Katharine Johnson Suski, admissions director at Iowa State University, says while the school hasn't seen applications being withdrawn, it does know that many families are in difficult situations and that the school is ready to help.

"If they have a loss in income, or change in income, there is a special conditions form that students and families can complete," she explains. "And our financial aid office has actually doubled the number of staff members who are going to be reviewing those special condition forms to make sure we can get answers to students quickly, and support them financially the best we can."

Suski says Iowa state also is maintaining contact with incoming students from other countries who might be restricted from entering the U-S because of the pandemic.
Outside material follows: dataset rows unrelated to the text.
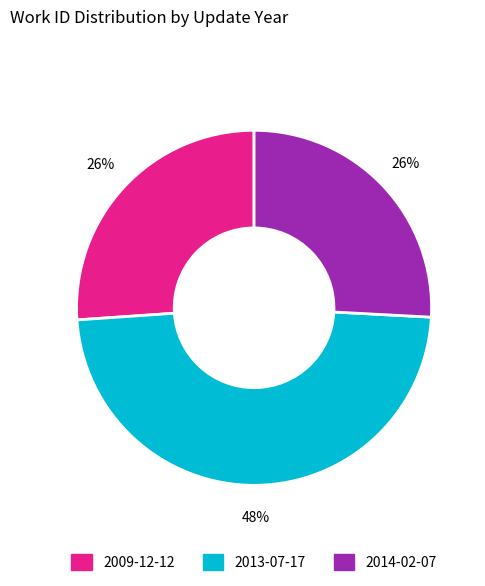

To the nearest percent, what is the average slice percentage?

33%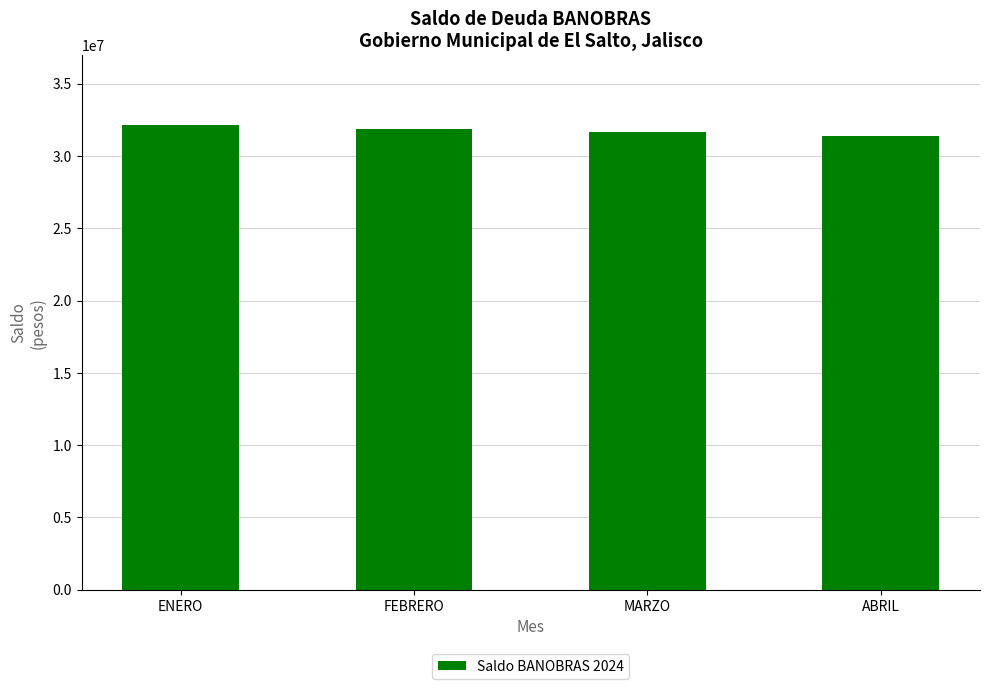

The chart shows a value of 55582765.7 at FEBRERO. True or false?

False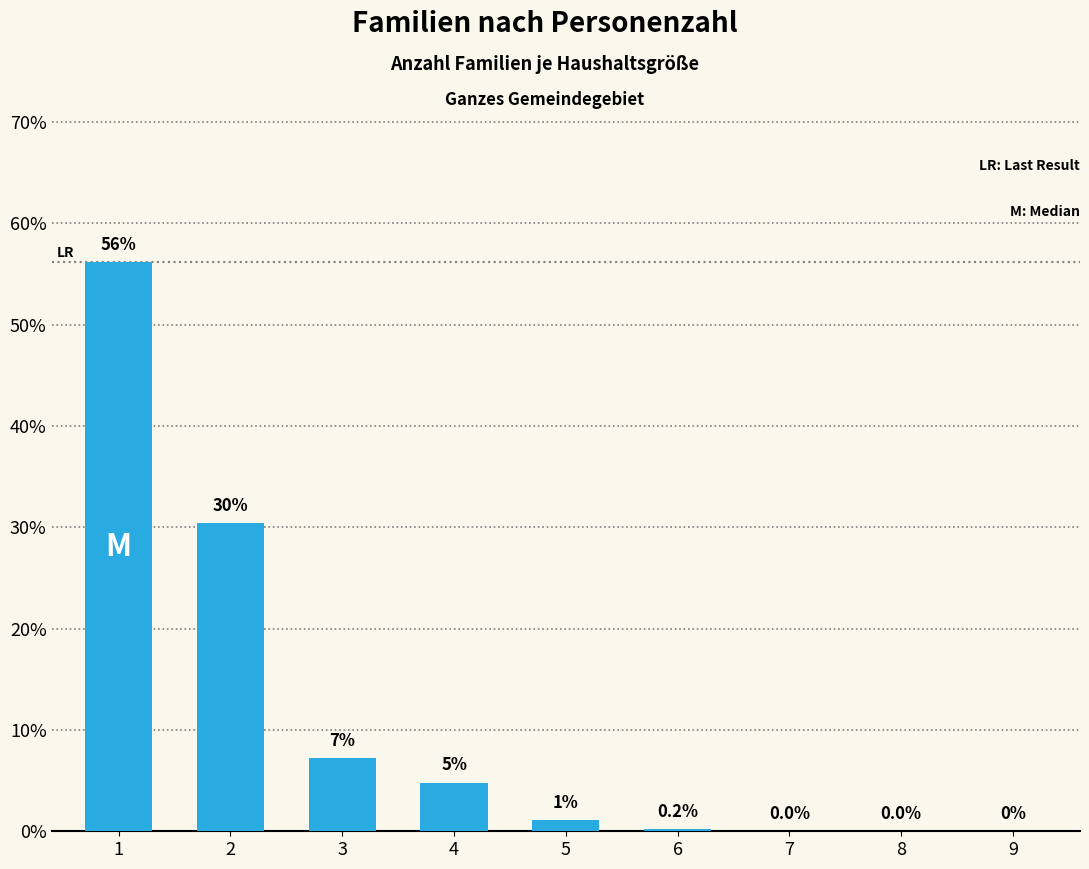

Which has a higher value, 4 or 8?

4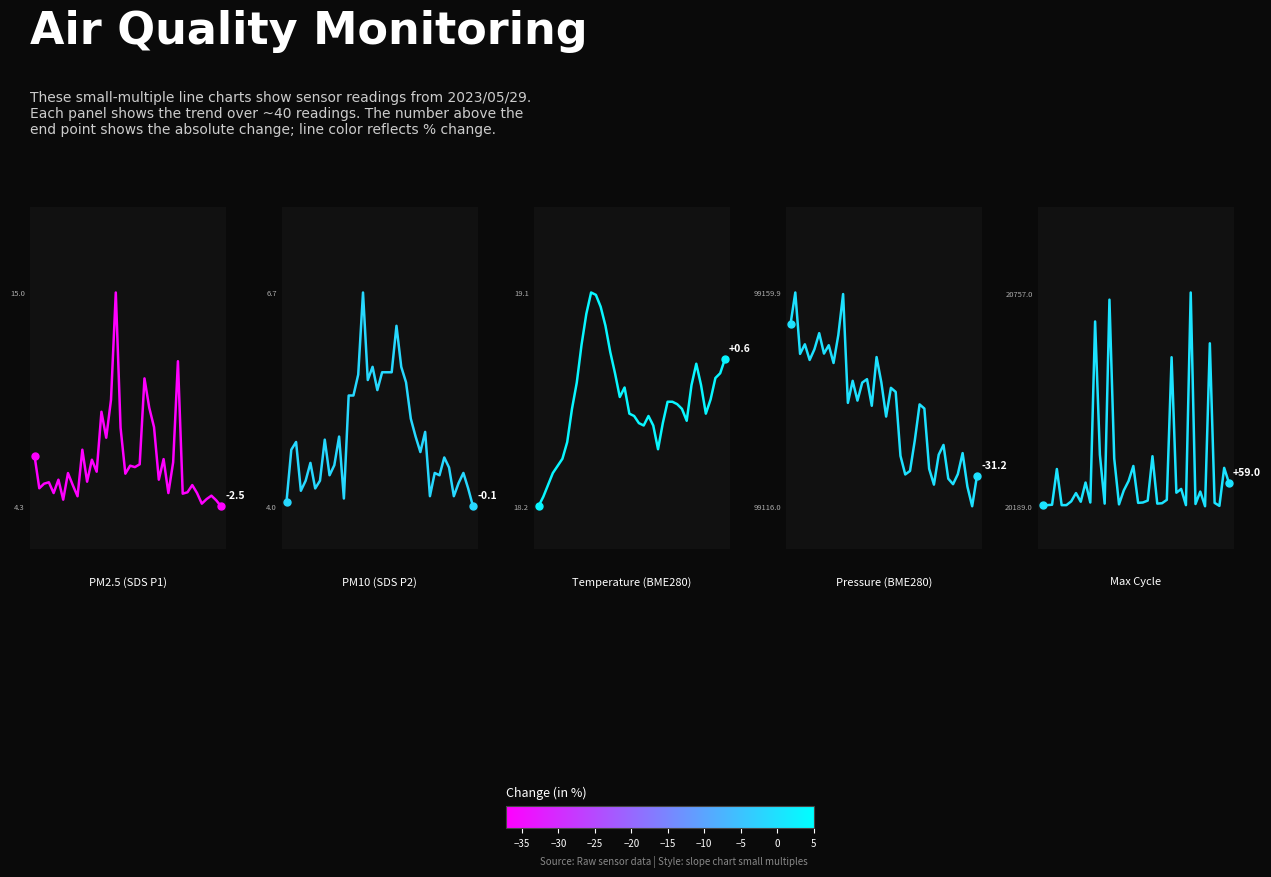

What are all the series names shown in the legend?

PM2.5 (SDS P1), PM10 (SDS P2), Temperature (BME280), Pressure (BME280), Max Cycle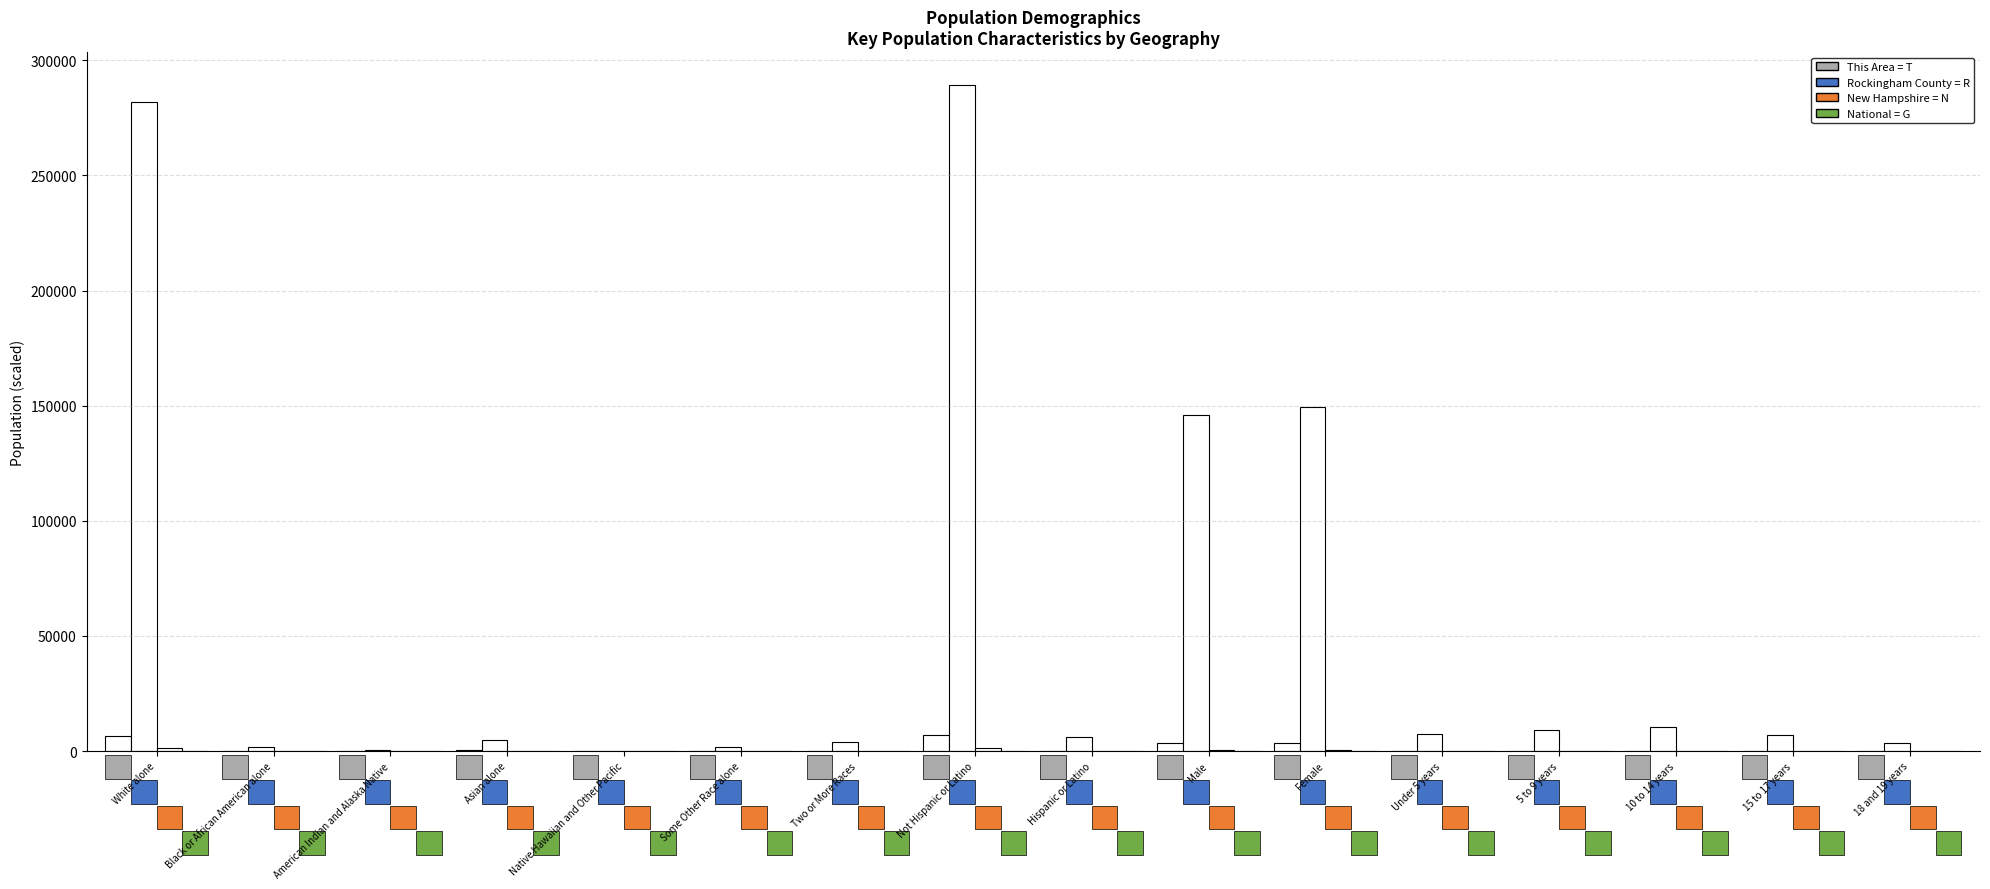

Count the number of data series in this chart.

4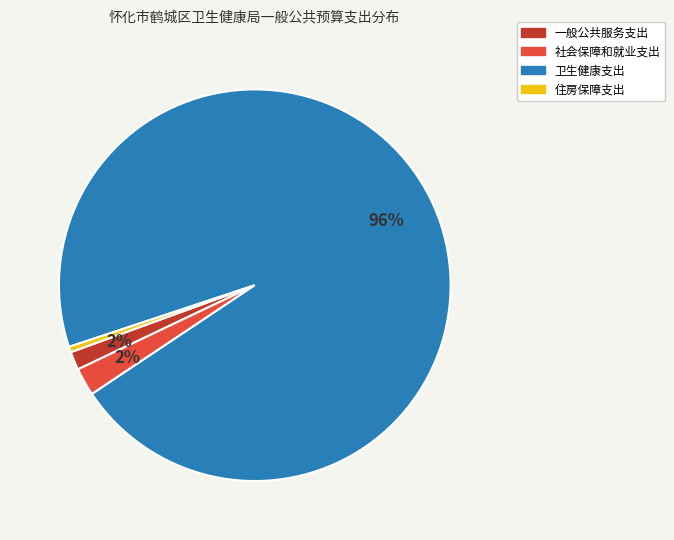

What is the smallest slice in the pie chart?

住房保障支出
Out of safety concerns, the University of Iowa has suspended on-campus visits for prospective students, and instead is offering virtual information sessions for families to learn more about the school.

Both schools also are making accommodations for students who don't have access to their transcripts.

Suski says Iowa State is trying to be mindful of the bind seniors are in as they finish their high school careers.

"What we have committed to our students is that this eighth semester of their high school experience will not negatively impact them, either in admissions or in scholarship determination," she explains.

The two universities say it's too early to say whether the situation will result in a decrease in enrollment. Both schools are coming off enrollment declines from last fall.